To continue from the last post, Emma Gilding's group, Insite, at Omnicom sees brand as more than just another sales tool. Instead, the focus is on the ways in which brand encourages citizenship.
Or doesn't.
“Citizens opt into a brand's rules and regulations because they get benefits from adhering to them.” In order to sell, Emma believes that the product must fulfill its promise.
Emma often talks about her work in political terms. “Brand has to have a genuine value to citizens or they fail.
Before new technology, companies could get away with a top-down approach – people had to look to the governor of the brand for the value(s) of the product”. These citizens could never be sure if they were the only ones finding or not finding the value themselves.”
These days the Web forces transparency.
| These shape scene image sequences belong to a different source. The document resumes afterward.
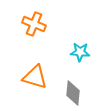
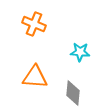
orange triangle: rotated 12 degrees counterclockwise
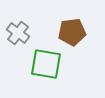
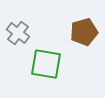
brown pentagon: moved 12 px right; rotated 8 degrees counterclockwise
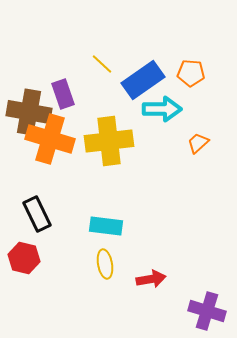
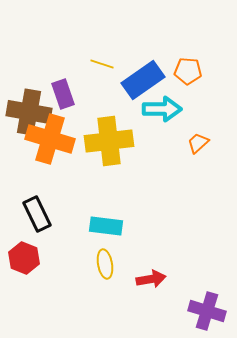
yellow line: rotated 25 degrees counterclockwise
orange pentagon: moved 3 px left, 2 px up
red hexagon: rotated 8 degrees clockwise
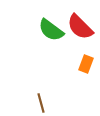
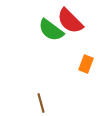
red semicircle: moved 10 px left, 6 px up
There’s nowhere to hide. Consumer-led groups gather to hear from and tell each other about the value of the symbol.
If a brand is not persuasive, the product is no longer a symbol – it’s just a product. It won't distinguish itself among its competitors.
On the other hand, a coherent and responsive conversation between a company's brand and people they target is the only way for promises to remain credible.
Learning by Example
Perhaps the most famous illustration of a failure to really enagage with people who buy a product exists in the famous Mentos/Coke video. Mentos was thrilled and encouraged the distribution.
Coke, on the other hand, objected. Their brand stated “Coke is fun,” but executives put out the message that “this isn’t the sort of fun Coke means.”
“The citizens of the coke world spoke up – just like any civilization,” says Emma. “To them the explosion WAS fun.” In a democracy, if you deny the voice of the people, the brand fails -- or at least is weakened."
And no one will buy what you're selling.